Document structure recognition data
=====

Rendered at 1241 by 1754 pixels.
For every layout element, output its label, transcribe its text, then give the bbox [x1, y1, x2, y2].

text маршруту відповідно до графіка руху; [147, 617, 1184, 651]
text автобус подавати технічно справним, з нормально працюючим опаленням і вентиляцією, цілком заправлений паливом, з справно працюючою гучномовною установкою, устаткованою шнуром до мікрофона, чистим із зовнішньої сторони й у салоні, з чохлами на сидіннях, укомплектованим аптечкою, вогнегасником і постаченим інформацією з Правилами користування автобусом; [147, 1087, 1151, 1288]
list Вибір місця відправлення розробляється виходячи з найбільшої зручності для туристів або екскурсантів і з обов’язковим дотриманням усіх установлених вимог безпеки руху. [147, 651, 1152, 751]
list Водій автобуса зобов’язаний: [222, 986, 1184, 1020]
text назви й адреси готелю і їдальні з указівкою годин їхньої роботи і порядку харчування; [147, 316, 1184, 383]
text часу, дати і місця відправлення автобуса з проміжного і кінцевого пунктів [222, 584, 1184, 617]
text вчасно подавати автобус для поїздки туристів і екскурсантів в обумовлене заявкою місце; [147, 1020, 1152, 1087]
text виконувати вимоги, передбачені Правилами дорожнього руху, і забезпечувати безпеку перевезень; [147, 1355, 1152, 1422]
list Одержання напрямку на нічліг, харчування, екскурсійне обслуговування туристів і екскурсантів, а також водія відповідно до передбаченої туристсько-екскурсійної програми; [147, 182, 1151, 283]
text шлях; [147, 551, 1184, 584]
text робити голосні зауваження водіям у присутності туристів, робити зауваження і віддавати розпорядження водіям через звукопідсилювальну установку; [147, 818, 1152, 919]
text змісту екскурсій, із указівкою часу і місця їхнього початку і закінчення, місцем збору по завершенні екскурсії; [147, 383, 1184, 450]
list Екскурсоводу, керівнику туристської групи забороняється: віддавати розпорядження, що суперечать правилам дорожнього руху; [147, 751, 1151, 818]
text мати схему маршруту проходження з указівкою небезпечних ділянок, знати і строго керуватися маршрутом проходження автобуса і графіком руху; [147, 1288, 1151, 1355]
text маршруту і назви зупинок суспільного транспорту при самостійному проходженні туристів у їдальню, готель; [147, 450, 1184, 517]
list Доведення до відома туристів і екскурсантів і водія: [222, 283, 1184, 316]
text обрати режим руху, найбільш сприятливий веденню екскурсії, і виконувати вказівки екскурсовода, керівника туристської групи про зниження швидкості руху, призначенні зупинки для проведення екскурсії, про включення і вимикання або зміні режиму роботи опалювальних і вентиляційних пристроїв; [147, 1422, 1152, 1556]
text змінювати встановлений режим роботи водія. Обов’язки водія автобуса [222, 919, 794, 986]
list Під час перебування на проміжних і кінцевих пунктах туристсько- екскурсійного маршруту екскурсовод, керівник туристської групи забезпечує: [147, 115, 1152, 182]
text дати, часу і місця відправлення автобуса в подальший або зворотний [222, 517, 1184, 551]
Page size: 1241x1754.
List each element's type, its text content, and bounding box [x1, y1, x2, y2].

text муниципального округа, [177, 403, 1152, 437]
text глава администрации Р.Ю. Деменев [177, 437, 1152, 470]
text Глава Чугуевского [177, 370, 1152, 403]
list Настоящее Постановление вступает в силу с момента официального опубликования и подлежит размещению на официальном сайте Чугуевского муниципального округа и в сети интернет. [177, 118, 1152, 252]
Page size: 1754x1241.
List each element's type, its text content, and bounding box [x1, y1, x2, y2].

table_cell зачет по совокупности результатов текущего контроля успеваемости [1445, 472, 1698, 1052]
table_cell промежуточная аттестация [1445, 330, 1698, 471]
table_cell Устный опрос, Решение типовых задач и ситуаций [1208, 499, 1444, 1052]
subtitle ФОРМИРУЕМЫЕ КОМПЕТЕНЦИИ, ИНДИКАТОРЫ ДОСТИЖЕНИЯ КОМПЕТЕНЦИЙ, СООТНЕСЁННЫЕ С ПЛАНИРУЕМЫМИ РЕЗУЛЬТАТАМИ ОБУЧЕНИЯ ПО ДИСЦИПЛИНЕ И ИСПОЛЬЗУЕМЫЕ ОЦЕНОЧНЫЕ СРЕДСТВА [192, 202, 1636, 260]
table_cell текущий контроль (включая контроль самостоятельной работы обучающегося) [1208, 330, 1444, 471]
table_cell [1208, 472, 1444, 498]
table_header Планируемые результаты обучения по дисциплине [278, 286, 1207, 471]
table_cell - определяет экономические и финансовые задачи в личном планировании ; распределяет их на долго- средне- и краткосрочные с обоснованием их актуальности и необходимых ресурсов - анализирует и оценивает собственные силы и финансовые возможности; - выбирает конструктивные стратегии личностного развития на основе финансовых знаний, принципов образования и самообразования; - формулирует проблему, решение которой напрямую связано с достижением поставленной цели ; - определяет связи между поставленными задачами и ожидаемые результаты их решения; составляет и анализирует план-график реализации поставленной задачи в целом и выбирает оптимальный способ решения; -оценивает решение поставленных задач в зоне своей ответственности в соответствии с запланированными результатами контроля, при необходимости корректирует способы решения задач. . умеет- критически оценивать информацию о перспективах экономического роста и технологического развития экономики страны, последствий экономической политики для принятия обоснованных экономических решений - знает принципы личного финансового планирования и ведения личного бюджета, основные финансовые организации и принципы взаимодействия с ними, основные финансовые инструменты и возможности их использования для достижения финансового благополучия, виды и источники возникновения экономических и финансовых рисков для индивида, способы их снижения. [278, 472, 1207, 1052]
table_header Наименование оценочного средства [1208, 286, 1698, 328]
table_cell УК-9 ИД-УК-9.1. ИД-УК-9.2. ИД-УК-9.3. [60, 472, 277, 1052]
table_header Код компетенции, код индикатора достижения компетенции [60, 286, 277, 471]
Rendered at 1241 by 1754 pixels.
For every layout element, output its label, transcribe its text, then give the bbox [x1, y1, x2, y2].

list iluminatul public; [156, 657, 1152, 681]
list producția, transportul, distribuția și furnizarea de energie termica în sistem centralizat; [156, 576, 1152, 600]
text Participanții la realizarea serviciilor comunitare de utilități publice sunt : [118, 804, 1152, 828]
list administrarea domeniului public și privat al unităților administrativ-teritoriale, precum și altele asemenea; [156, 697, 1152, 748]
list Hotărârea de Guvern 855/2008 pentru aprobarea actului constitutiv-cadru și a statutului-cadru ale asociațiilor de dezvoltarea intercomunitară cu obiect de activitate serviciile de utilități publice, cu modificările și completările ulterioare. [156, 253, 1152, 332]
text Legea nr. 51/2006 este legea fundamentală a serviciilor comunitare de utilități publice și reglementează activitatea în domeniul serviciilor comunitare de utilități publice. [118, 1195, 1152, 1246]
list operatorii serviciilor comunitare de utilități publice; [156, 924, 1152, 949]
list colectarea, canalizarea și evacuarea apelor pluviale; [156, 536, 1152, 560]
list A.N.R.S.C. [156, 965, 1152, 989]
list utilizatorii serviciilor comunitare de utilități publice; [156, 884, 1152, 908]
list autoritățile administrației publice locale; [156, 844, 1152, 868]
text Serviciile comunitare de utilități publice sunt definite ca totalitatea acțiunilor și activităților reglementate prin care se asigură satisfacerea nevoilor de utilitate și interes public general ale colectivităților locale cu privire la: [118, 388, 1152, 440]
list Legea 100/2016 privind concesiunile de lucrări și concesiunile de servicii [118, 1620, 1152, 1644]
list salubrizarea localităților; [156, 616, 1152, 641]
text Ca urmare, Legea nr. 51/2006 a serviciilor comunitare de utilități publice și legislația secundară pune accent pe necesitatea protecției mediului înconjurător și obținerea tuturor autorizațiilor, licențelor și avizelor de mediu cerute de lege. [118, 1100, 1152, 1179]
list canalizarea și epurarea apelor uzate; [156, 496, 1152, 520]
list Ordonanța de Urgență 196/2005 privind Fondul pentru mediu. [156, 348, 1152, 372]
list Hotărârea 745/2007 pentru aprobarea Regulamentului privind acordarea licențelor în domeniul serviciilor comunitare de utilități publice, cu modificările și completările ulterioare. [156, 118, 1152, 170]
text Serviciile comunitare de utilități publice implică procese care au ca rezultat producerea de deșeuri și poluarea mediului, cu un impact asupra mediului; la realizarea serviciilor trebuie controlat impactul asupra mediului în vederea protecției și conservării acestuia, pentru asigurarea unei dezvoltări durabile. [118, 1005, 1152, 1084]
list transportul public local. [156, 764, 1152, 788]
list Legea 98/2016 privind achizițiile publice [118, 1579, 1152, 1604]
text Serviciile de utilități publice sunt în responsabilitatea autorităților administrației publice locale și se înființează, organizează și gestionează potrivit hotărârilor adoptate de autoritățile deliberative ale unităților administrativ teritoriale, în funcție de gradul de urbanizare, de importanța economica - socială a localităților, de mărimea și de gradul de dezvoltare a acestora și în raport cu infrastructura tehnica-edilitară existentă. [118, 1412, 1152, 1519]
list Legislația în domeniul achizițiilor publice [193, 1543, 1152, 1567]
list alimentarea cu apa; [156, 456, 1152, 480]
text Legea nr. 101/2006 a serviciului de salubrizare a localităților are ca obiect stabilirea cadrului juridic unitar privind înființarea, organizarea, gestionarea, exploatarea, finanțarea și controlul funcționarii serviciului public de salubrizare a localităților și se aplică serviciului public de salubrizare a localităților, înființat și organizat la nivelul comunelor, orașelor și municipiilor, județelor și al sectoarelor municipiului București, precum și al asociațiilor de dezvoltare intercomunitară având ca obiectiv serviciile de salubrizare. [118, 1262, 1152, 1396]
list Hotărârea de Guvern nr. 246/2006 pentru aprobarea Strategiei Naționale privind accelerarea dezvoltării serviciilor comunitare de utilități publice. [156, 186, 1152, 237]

=====

[About this exercise]
What number of lines above include the string "Чугуевского"? State it and nothing else.

[Reply to the task]
2